• [What you are asked to do] Quote the passage about House Speaker Mike Johnson between "Johnson has spoken" and "opportunity for action.", inclusive.

• [Selection]

House Speaker Mike Johnson (R-La.) has held his position for barely four months, not long by anyone’s standards, but long enough to ask this question: Does he have any major priority other than survival?

Johnson has spoken repeatedly and sometimes vehemently about pending issues. He has called for tougher policies to halt the surge of migrants coming across the U.S.-Mexico border. He has said he favors additional aid for Ukraine in its war against Russian aggression and more assistance for Israel in its war with Hamas. But he has delivered on none of this, even when given the opportunity for action.

Johnson’s actions fall far short of words. In fact, they have been in conflict. Johnson keeps finding loopholes or excuses or rationales to avoid acting on the very priorities he claims to support. He is another exhibit in what has become the story of House Republicans, which is a failure to meet or even recognize the demands of governing, one of them being a willingness to compromise.

On Friday, the world was shaken by the news that Russian opposition leader Alexei Navalny had died in a Russian prison. Johnson said in a statement that Russian President Vladimir Putin must be met “with united opposition,” adding, “As Congress debates the best path forward to support Ukraine, the United States, and our partners, must be using every means available to cut off Putin’s ability to fund his unprovoked war in Ukraine and aggression against the Baltic states.”

• [Given entries]
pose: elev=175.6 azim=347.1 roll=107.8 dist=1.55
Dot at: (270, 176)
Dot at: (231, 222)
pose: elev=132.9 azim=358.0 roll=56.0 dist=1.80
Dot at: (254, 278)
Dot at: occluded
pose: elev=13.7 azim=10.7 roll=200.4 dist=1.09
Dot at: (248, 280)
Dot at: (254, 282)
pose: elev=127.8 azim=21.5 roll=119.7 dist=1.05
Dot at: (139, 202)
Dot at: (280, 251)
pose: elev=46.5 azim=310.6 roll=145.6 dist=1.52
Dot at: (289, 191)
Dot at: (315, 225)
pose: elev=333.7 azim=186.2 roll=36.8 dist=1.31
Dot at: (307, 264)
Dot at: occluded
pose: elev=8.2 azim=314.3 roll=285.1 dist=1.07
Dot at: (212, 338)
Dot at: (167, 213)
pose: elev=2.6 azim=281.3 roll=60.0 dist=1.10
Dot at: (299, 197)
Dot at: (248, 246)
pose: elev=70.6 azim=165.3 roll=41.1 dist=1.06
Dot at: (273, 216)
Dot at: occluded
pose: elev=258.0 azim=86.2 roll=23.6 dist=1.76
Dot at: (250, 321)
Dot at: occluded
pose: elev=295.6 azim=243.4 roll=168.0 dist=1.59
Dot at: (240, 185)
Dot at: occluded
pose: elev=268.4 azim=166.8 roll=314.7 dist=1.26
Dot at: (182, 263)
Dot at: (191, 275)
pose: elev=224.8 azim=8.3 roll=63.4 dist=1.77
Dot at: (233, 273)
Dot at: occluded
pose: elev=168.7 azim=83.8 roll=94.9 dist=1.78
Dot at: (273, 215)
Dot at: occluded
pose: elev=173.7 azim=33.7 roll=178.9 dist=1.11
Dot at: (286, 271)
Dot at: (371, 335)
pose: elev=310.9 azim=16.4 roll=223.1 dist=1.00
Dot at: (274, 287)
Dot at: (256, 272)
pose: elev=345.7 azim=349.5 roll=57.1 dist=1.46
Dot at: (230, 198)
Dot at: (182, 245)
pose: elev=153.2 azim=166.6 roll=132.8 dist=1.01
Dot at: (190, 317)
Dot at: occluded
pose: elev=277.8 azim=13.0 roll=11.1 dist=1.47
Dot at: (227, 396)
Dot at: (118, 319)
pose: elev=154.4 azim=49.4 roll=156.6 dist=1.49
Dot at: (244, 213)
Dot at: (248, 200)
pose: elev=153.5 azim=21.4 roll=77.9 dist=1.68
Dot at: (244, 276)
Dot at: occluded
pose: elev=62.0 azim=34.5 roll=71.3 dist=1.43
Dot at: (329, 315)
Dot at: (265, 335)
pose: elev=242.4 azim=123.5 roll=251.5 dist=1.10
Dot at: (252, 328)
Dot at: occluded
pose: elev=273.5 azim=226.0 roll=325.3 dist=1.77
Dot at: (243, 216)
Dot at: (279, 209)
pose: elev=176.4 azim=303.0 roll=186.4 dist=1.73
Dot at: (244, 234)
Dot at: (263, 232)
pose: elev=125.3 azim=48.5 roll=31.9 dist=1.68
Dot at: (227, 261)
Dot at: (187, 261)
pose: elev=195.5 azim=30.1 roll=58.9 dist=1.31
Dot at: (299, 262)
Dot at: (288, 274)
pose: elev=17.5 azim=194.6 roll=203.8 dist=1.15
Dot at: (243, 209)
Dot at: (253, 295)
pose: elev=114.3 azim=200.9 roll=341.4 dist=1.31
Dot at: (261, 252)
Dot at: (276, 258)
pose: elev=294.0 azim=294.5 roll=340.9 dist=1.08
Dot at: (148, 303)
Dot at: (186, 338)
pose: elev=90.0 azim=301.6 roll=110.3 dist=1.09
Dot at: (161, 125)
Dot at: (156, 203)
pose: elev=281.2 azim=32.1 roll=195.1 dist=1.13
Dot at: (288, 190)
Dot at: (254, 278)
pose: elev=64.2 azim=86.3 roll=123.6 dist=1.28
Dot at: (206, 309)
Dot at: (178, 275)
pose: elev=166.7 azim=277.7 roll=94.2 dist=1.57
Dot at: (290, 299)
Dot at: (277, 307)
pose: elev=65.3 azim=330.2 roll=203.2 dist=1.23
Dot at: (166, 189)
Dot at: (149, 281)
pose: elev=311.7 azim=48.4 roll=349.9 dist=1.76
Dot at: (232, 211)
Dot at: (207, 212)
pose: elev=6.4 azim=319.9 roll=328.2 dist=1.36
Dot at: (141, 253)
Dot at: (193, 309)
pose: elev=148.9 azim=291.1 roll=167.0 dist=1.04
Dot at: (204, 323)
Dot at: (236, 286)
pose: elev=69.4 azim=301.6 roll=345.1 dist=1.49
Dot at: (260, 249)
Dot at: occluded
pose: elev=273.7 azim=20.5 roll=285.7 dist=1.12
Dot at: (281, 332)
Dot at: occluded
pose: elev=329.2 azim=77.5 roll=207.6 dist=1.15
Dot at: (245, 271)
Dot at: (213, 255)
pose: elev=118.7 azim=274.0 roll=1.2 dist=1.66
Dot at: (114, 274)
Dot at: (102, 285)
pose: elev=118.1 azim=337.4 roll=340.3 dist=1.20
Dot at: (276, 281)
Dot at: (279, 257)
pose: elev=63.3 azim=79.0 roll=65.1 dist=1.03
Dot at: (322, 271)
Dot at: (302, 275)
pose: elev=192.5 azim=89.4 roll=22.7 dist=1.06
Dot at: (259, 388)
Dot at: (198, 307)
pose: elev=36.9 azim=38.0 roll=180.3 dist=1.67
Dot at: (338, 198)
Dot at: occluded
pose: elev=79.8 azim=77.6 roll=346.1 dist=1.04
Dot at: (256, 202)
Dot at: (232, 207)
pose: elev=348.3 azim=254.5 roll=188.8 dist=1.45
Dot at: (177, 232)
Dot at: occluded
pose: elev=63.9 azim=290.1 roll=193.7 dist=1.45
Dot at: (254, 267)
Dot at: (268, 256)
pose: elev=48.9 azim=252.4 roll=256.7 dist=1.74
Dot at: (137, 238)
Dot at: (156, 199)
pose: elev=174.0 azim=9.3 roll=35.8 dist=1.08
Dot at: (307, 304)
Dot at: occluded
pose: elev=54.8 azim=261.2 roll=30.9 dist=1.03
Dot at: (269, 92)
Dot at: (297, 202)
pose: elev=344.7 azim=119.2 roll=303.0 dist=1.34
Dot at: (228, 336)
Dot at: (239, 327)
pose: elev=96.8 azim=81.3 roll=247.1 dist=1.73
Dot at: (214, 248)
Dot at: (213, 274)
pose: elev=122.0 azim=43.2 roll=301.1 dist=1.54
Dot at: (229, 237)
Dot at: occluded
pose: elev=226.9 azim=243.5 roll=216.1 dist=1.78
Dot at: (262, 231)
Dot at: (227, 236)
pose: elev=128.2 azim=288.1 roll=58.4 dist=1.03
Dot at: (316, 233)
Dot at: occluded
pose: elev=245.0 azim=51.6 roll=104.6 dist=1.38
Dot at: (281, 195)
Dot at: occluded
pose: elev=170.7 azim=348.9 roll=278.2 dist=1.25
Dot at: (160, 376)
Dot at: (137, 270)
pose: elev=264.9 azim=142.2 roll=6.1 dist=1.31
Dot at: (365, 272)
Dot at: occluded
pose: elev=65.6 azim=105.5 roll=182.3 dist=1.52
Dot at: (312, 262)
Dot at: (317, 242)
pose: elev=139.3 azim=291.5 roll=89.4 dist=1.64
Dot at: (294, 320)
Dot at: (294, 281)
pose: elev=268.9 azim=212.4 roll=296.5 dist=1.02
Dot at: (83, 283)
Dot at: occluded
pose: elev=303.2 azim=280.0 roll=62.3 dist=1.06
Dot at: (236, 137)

• [Task output]
Johnson has spoken repeatedly and sometimes vehemently about pending issues. He has called for tougher policies to halt the surge of migrants coming across the U.S.-Mexico border. He has said he favors additional aid for Ukraine in its war against Russian aggression and more assistance for Israel in its war with Hamas. But he has delivered on none of this, even when given the opportunity for action.